Perfino le ore del giorno si contano in modo diverso, da zero a dodici,
dall’alba al tramonto, secondo un costume che fu degli ebrei.
Non c’è da stupirsi, presso un popolo che fa partire
la propria storia dalla Regina di Saba e da Re Salomone (di cui gli
imperatori abissini si consideravano diretti discendenti.), che custodisce
l’Arca dell’Alleanza (sì, proprio quella di Mosè
e Indiana Jones) ad Axum, che va in pellegrinaggio ogni anno in un
santuario costruito dagli angeli nella roccia (Lalibelà). Un
popolo umiliato dalla modernità (l’Etiopia è considerata
l’ultima nazione al mondo per sviluppo economico), ma vicino
come pochi altri alle sue origini, orgoglioso di una indipendenza
che nessuno è riuscito a cancellare (a parte la breve parentesi
del colonialismo italiano) nel corso dei secoli.
Per questo i santi venerati dalla chiesa etiope sono santi guerrieri.
Perché la religione è stata sempre difesa con la spada,
pagata col sangue. A partire da Ezana, re di Axum, che si convertì
al cristianesimo per opera di due siriani, Frumentio e Edesio, nel
quarto secolo dopo Cristo. Il legame con l’Oriente è
uno dei due segni distintivi della chiesa etiope, e ritorna in molte
delle storie dei santi (che provengono dalla Siria, dalla Cappadocia,
dall’Egitto, dalla Palestina). L’altro è l’unione
con l’impero abissino. “Governerò il mio popolo
con correttezza e giustizia, senza opprimere nessuno; che il popolo
possa preservare il trono che ho edificato per il Signore del Cielo”:
Ezana fa del cristianesimo la religione di stato, proprio come l’amico
Costantino (che in un carteggio lo chiama “mio prezioso fratello”)
a Roma.
La sfida di quei secoli è la sfida contro il paganesimo. E’

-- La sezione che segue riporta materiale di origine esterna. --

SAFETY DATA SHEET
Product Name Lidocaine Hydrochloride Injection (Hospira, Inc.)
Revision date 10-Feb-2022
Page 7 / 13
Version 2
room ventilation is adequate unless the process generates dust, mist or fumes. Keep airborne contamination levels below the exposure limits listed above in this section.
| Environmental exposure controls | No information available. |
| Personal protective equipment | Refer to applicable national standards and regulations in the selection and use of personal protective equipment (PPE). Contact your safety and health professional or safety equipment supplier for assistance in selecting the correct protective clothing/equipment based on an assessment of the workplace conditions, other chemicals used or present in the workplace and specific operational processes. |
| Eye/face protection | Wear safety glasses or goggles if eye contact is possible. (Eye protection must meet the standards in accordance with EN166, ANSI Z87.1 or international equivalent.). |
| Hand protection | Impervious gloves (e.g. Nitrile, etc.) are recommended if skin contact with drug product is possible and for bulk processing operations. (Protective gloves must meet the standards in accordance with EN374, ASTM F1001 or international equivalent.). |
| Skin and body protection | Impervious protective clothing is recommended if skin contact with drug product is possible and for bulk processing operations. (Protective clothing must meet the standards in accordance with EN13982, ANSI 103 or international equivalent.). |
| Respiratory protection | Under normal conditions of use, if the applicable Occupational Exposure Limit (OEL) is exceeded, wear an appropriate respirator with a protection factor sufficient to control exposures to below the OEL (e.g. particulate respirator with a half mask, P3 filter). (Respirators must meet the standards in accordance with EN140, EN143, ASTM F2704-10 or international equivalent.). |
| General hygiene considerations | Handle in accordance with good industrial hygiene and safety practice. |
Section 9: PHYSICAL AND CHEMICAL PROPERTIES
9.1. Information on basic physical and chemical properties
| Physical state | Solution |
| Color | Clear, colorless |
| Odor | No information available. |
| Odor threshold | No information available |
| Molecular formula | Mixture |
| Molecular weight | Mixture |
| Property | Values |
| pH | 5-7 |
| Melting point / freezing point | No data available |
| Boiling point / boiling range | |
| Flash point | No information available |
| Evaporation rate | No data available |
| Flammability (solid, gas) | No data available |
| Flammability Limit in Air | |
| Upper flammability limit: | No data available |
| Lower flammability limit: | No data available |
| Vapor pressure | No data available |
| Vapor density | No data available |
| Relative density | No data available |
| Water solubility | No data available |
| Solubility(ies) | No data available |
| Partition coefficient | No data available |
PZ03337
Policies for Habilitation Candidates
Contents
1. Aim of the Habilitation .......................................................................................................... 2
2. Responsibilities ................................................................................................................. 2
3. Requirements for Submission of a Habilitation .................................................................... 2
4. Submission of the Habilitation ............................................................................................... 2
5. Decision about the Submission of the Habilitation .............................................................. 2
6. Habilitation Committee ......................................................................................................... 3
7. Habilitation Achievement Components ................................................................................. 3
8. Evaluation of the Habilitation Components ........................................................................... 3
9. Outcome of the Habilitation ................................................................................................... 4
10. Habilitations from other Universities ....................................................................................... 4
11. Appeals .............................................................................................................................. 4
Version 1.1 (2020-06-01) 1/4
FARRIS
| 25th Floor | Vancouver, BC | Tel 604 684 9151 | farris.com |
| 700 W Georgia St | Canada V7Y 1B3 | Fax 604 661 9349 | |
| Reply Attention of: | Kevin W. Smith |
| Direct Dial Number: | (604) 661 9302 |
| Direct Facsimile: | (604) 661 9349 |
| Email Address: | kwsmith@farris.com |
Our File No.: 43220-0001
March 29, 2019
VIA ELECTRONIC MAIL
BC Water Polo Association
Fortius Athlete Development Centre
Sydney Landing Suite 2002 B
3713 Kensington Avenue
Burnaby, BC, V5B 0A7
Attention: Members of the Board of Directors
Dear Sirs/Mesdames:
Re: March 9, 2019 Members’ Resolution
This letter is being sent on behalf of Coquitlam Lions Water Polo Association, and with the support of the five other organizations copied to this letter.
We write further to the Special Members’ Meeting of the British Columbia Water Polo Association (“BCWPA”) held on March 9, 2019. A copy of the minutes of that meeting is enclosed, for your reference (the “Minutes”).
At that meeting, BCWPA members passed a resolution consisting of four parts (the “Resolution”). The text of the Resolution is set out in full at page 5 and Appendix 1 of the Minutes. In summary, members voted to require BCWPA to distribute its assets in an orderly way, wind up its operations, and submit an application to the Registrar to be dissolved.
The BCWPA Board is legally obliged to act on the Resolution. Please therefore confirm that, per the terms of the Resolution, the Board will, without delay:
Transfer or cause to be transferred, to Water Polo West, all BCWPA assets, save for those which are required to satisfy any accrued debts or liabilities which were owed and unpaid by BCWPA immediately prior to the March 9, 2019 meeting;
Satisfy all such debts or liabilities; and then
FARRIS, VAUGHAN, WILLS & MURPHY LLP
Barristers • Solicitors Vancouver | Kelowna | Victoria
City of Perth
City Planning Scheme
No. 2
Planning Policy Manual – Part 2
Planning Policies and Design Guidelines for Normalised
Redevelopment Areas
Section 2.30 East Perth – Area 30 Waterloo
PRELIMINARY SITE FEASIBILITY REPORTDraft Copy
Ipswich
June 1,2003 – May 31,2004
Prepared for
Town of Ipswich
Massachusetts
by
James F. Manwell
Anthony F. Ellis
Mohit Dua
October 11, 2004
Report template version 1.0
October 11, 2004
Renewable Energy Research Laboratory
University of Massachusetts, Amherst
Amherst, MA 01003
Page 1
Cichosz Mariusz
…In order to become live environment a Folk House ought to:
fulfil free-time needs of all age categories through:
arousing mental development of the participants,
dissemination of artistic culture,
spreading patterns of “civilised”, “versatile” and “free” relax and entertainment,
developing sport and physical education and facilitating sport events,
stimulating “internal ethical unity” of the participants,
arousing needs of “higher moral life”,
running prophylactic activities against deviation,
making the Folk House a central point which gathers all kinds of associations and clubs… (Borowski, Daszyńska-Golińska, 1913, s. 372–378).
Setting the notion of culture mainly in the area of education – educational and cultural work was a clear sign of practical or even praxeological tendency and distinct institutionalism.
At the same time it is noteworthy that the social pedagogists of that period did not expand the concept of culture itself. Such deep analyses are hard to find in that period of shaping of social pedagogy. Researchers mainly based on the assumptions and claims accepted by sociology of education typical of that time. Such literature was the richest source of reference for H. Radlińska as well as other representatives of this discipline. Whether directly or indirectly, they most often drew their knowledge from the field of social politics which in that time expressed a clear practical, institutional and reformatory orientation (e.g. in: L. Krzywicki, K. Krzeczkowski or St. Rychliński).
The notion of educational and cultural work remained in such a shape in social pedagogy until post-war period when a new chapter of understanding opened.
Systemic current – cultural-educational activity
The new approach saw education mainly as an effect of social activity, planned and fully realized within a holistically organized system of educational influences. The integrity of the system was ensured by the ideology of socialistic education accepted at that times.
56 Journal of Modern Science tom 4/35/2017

una lotta feroce, il Bene contro il Male, che ritorna in quasi tutte
le storie dei santi ed è rappresentata nell’iconografia
tradizionale.
I santi sono spesso condottieri al servizio di un imperatore, o cavalieri
che operano miracoli o compiono grandi imprese (come San Giorgio,
che libera la città di Lasia dal drago). I segni della loro
grandezza sono però quasi sempre misconosciuti dal Potere,
che vuole continuare il culto degli idoli. La professione di fede
del santo, il rifiuto sprezzante di abiurare il nome di Gesù
Cristo in cambio di grandi ricompense o la condanna dell’idolatria
dell’imperatore di turno (in molti casi si tratta di Diocleziano),
comporta, inevitabilmente il martirio.
E’ impressionante l’insistenza sulle torture inflitte
ai santi. “Il governatore ordinò a un fabbro di fabbricare
strumenti orribili (...): due rasoi, uno strumento per maciullare
la testa, uno per torcere il collo, uno per estrarre i denti, uno
per cavare gli occhi, uno per forare le narici, uno per dilaniare
le membra; (...) delle seghe, una stufa, una caldaia, una ruota di
carro, una gogna e un uncino di acciaio per cercare cosa c’è
nel ventre”: è l’elenco dettagliato predisposto
per la tortura di San Quirico, il martire fanciullo. Ai seguaci dei
santi non è riservata miglior sorte: le stragi vengono contabilizzate
con precisione (3.008 uccisi insieme a San Teodoro; 4.090 con San
Sisinnio). Ma l’elemento corporeo, per quanto descritto con
realismo, è sempre subordinato allo spirito, la natura divina
si sovrappone a quella umana, il dolore e la morte vengono subito
riscattati (San Giorgio resuscita addirittura tre volte). Nell’affascinante
ingenuità delle storie dei santi sembra emergere la dottrina
monofisita (che nega la natura umana di Gesù) della chiesa
etiope. Una chiesa difesa dall’impero contro i nemici esterni,
votata all’isolamento totale, proprio nel momento in cui (XVI-XVII
secolo) il cattolicesimo si espande nel mondo, contrastato dall’Islam.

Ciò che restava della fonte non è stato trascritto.